§ Work order
Would you quote every entry exactly, dropping only the pictures?

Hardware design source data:
--------------------

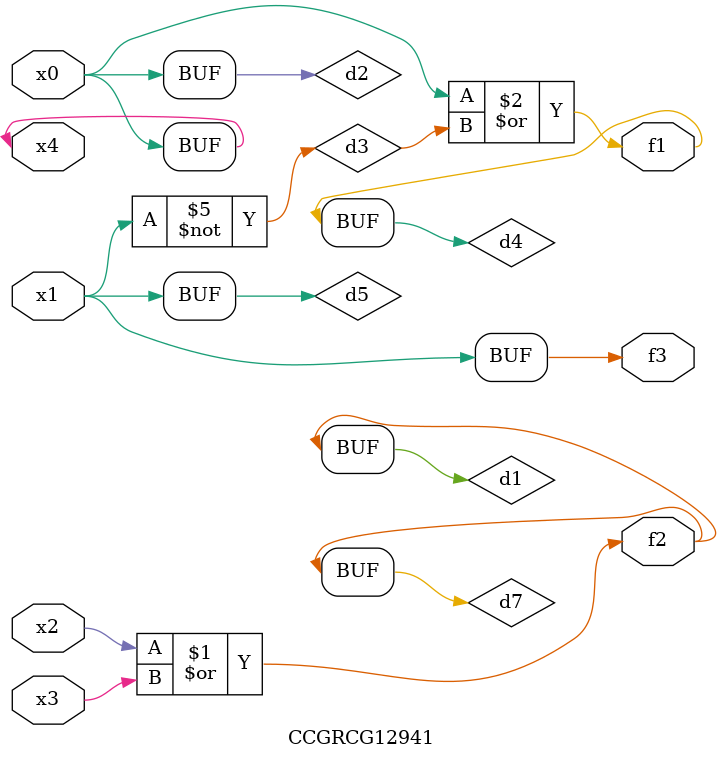
<source format=v>
module CCGRCG12941(
	input x0, x1, x2, x3, x4,
	output f1, f2, f3
);

	wire d1, d2, d3, d4, d5, d6, d7;

	or (d1, x2, x3);
	buf (d2, x0, x4);
	not (d3, x1);
	or (d4, d2, d3);
	not (d5, d3);
	nand (d6, d1, d3);
	or (d7, d1);
	assign f1 = d4;
	assign f2 = d7;
	assign f3 = d5;
endmodule

</source>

--------------------

§ Response area
<source format=v>
module CCGRCG12941(
	input x0, x1, x2, x3, x4,
	output f1, f2, f3
);

	wire d1, d2, d3, d4, d5, d6, d7;

	or (d1, x2, x3);
	buf (d2, x0, x4);
	not (d3, x1);
	or (d4, d2, d3);
	not (d5, d3);
	nand (d6, d1, d3);
	or (d7, d1);
	assign f1 = d4;
	assign f2 = d7;
	assign f3 = d5;
endmodule

</source>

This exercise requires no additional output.